» **SOURCE DOCUMENT**
========================================
# Poll - How much do you spend on slingshot ammunition?



## ZDP-189 (Mar 14, 2010)

*How much do you spend on ammo per year?*​
*How much do you spend on BOUGHT ammo per year? Include trades*

Nothing! 58.20%Under $10813.11%$10-$2069.84%$20-$501321.31%$50-1001626.23%More than $1001219.67%No answer11.64%

*How much do you spend on SELF MADE ammo per year ? Include equipment such as moulds*

Nothing! 3150.82%Under $1069.84%$10-$2023.28%$20-$501016.39%$50-10058.20%More than $10023.28%No answer58.20%

*What would you pay per single projectile (presuming value for money at that price)? You can pick multiple options to show a range*

Nothing!66.19%Under 2¢ ($2 per hundred)2222.68%2¢-5¢ ($2-$5 per hundred)3131.96%5¢-8¢ ($5-$8 per hundred)1212.37%8¢-10¢ ($8-$10 per hundred)66.19%10¢-15¢ ($10-$15 per hundred)33.09%15¢-20¢ ($15-$20 per hundred)44.12%20¢-25¢ ($20-$25 per hundred)22.06%25¢-30¢ ($25-$30 per hundred)11.03%30¢-50¢ ($30-$50 per hundred)11.03%50¢-$1 ($50-$100 per hundred)11.03%$1-$2 ($100-$200 per hundred)11.03%$2-$5 ($200-$500 per hundred)11.03%Whatever it takes, if it's worth it, I'll buy it! 55.15%No answer11.03%


----------



## ZDP-189 (Mar 14, 2010)

I would love to know how much people are prepared to spend on ammo.

Please feel free to comment and chat about the topic in this thread.


----------



## strikewzen (Jun 18, 2010)

trumark tracer marbles for archery range about 5 dollars for 50, 50% recovered at archery range

plastic BBs 15 per 2000 0.45grams 90% recovery rate at home (splits when hit target) i love plastic BBs!

trumark steel shots 3 bucks for 50, none recovered for outdoor random shots lol


----------



## ZDP-189 (Mar 14, 2010)

Your answers will help Supporting Vendors decide how to pitch their ammo and bandmaking materials and may support the development of harder to make premium projectiles such as dimpled, stabilised, complex or made from exotic metals.

There is nothing to say you can't shoot rocks, dried balls of dirt, beads, marbles or pick-ups. At the same time lots of interest has been expressed in exotics like tungsten balls and dimpled lead balls. Let's reflect all our preferences. By all means rant about how Rufus Hussey never paid for a titanium dart.


----------



## bullseyeben! (Apr 24, 2011)

It honestly for me depends on how regularly i service me catch box.... if i dont re sheet my fabric every 2wks it so my lead pan cakes, and steel riccochets out... if I keep plenty of fresh padding in there I can get A lot of shots out of so many balls... cheers


----------



## e~shot (Jun 3, 2010)
========================================
» **DATA FOR ANALYSIS**
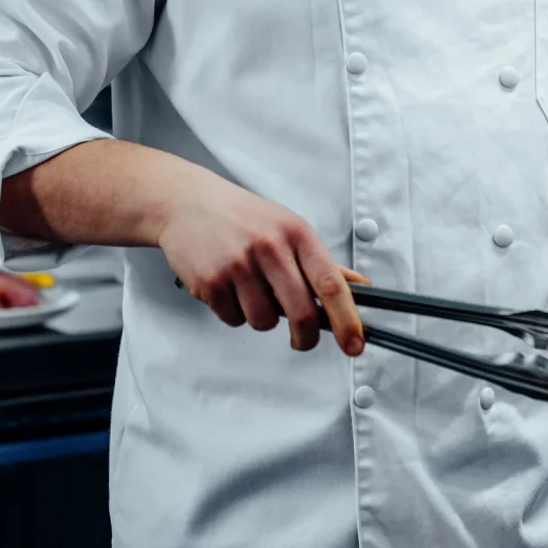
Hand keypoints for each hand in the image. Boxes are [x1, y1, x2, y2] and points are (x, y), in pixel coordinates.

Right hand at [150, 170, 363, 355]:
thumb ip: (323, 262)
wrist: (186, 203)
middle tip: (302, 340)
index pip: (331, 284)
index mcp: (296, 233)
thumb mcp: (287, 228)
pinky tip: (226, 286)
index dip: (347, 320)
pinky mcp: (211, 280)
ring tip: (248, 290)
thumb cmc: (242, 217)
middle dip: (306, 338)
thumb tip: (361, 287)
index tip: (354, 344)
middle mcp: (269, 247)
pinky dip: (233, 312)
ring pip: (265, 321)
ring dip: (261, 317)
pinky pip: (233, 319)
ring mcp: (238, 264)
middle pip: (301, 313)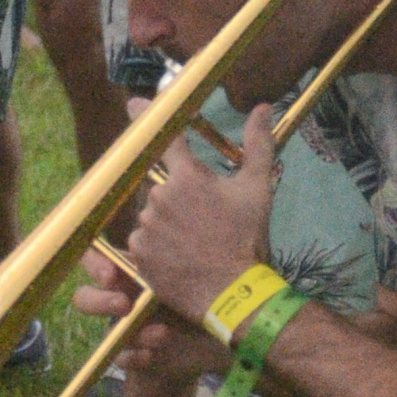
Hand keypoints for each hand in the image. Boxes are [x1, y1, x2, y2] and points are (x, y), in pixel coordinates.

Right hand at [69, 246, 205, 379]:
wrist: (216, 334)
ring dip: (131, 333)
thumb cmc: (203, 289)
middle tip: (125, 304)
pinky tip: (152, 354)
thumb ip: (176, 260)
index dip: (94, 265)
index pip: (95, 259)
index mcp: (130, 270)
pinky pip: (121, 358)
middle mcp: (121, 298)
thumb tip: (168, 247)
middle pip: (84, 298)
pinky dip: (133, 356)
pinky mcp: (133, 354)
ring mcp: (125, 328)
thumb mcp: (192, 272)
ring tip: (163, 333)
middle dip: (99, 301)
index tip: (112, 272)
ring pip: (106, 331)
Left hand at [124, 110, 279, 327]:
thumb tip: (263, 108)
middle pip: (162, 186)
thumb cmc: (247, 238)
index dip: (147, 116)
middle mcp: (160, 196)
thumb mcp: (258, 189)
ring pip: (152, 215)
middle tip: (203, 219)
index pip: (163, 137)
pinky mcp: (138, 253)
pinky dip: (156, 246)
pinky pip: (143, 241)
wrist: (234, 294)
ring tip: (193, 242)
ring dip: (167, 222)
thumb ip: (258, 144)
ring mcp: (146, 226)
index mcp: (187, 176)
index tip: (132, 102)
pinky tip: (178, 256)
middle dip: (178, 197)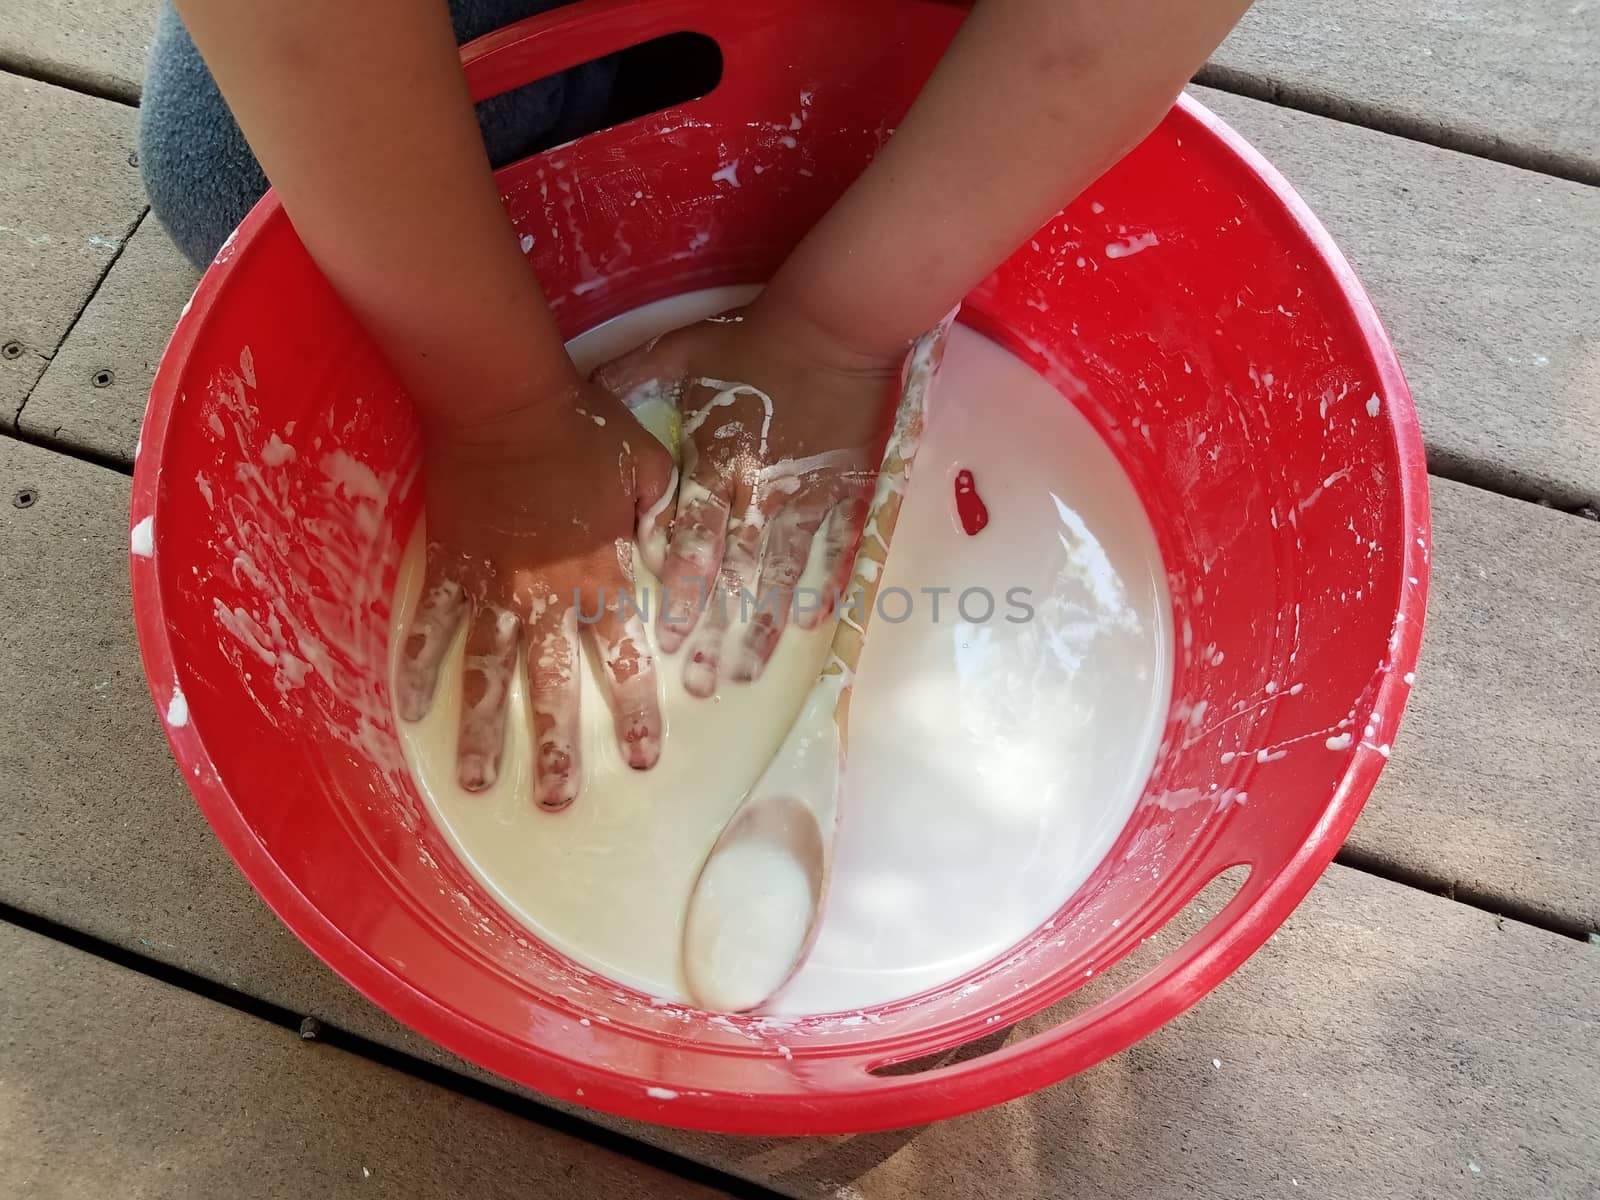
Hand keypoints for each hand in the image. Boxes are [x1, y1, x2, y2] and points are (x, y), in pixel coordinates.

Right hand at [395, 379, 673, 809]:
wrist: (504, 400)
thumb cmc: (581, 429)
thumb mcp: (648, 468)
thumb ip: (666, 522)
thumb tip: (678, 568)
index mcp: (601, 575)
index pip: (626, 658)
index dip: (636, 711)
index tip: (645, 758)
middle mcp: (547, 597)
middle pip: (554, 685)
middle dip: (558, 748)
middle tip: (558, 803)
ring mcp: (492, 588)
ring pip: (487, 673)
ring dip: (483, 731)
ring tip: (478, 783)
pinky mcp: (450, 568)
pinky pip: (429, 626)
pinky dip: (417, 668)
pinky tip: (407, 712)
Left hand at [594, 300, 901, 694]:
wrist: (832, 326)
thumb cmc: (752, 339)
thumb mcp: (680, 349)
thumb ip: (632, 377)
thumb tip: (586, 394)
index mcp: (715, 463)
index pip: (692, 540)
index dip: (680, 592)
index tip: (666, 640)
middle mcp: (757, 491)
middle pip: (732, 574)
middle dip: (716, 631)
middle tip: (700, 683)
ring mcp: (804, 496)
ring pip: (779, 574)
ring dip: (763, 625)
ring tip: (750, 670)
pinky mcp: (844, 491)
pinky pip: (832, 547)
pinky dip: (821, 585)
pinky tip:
========================================
» **QUESTIONS TO ANSWER**
1. According to the slingshot ammunition thread, how much does strikewzen say trumark steel shots cost?
2. Transcribe the slingshot ammunition thread from "trumark steel shots" up to and including "a titanium dart.".
3. Go on with the slingshot ammunition thread from where it stops.
The records come from a different source than the slingshot ammunition thread.

» **OUTPUTS BY TASK**
1. Three bucks for 50.

2.
trumark steel shots 3 bucks for 50, none recovered for outdoor random shots lol


----------



## ZDP-189 (Mar 14, 2010)

Your answers will help Supporting Vendors decide how to pitch their ammo and bandmaking materials and may support the development of harder to make premium projectiles such as dimpled, stabilised, complex or made from exotic metals.

There is nothing to say you can't shoot rocks, dried balls of dirt, beads, marbles or pick-ups. At the same time lots of interest has been expressed in exotics like tungsten balls and dimpled lead balls. Let's reflect all our preferences. By all means rant about how Rufus Hussey never paid for a titanium dart.

3.
It was clay balls before. now with 9.5mm and 10mm costs about 3$ for 100 counts.


----------



## M.J (Nov 1, 2010)

The price/piece and price/hundred numbers might need tweaked. Ammo sold in large quantities is priced per pound regardless of size so the price per piece is much higher for, say, 1/2" steel than for 3/8" steel.
Either way I buy as cheaply as I can (25lb at a time from RSB). It's hard to pay so much up front but well worth it over time because it's way less expensive per pound. I also try to be really careful about losing ammo.


----------



## ZDP-189 (Mar 14, 2010)

M_J said:


> The price/piece and price/hundred numbers might need tweaked. Ammo sold in large quantities is priced per pound regardless of size so the price per piece is much higher for, say, 1/2" steel than for 3/8" steel.
> Either way I buy as cheaply as I can (25lb at a time from RSB). It's hard to pay so much up front but well worth it over time because it's way less expensive per pound. I also try to be really careful about losing ammo.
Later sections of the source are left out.